Moa-nalo facts for kids
Quick facts for kidsMoa-nalo
Temporal range: Holocene
|Artist's conception of Thambetochen chauliodous, and Ptaiochen pau|
The moa-nalo are a group of extinct aberrant, goose-like ducks that lived on the larger Hawaiian Islands, except Hawaiʻi itself, in the Pacific. They were the major herbivores on most of these islands until they became extinct after human settlement.
The moa-nalo (the name literally means "lost fowl"; the plural and the singular are the same) were unknown to science, having been wiped out before the arrival of Captain James Cook (1778), until the early 1980s, when their subfossil remains were discovered in sand dunes on the islands of Molokaʻi and Kauaʻi. Subsequently, bones were found on Maui, Oʻahu, and Lānaʻi, in lava tubes, lake beds, and sinkholes. They represent four species in three genera so far:
- Chelychelynechen quassus (turtle-jawed moa-nalo) from Kauaʻi
- Ptaiochen pau (small-billed moa-nalo) from Maui
- Thambetochen xanion (O'ahu moa-nalo) from Oʻahu
- Thambetochen chauliodous (Maui Nui large-billed moa-nalo) from Maui, Lānaʻi and Molokaʻi (Maui Nui)

Task objective: Continue the moa-nalo text, starting after its list of four species.

Information shown:
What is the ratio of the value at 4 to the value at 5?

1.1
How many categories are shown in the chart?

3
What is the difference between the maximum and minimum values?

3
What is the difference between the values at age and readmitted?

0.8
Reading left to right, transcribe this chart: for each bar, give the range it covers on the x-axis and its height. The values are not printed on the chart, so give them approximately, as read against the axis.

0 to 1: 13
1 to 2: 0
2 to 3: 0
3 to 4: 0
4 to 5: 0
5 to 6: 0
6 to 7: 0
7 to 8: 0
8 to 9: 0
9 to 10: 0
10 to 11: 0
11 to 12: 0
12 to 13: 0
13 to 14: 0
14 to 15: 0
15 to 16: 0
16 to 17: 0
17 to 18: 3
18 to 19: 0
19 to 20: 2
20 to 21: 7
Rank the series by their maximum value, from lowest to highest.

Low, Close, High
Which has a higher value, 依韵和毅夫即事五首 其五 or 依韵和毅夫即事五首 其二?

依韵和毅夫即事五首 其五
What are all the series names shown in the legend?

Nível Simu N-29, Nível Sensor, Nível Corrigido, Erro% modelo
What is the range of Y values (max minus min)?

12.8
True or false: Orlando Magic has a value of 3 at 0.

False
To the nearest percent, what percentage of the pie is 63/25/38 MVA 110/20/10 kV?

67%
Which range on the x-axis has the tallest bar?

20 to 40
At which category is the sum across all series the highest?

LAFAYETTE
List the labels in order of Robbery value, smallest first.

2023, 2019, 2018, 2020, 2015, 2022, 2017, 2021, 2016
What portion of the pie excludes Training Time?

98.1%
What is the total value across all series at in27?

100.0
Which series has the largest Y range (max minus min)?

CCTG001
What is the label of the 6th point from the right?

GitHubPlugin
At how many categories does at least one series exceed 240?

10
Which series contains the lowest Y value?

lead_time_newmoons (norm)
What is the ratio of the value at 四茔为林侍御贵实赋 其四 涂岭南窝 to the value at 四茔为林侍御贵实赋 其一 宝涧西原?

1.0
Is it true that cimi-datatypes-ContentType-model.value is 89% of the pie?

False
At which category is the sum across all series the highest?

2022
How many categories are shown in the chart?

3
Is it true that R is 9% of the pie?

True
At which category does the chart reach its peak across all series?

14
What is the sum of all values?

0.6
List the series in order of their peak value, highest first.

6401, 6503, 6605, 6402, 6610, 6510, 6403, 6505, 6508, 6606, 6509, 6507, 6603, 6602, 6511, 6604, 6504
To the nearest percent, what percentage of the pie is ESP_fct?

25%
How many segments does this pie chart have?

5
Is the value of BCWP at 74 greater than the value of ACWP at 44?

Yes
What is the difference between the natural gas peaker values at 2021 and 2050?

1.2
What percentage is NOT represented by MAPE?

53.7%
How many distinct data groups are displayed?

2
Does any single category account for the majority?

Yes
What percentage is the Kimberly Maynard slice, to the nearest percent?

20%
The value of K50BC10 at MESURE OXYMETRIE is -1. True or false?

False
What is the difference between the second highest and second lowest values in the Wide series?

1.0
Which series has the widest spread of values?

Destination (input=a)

Exercise result:
Chelychelynechen, meaning turtle-jawed goose, had a large, heavy bill like that of a tortoise, while the other two genera, Thambetochen and Ptaiochen, all had serrations in their bills known as pseudoteeth, similar to those of mergansers. All species were flightless and large, with an average mass of 4–7.5 kg (8.8–16.5 lb).
Some moa-nalo fossils have been found to contain traces of mitochondrial DNA which were compared to living duck species in order to establish their place in the duck family, Anatidae. Contrary to the expectations of some scientists, the moa-nalo were not related to the large geese (Anserinae), such as the surviving nēnē, but instead to the dabbling ducks of the genus Anas, which includes the mallard. The present DNA analysis' resolution is not high enough to determine their relationships to different species of Anas, but biogeography strongly suggests that their closest living relative is the widespread Pacific black duck.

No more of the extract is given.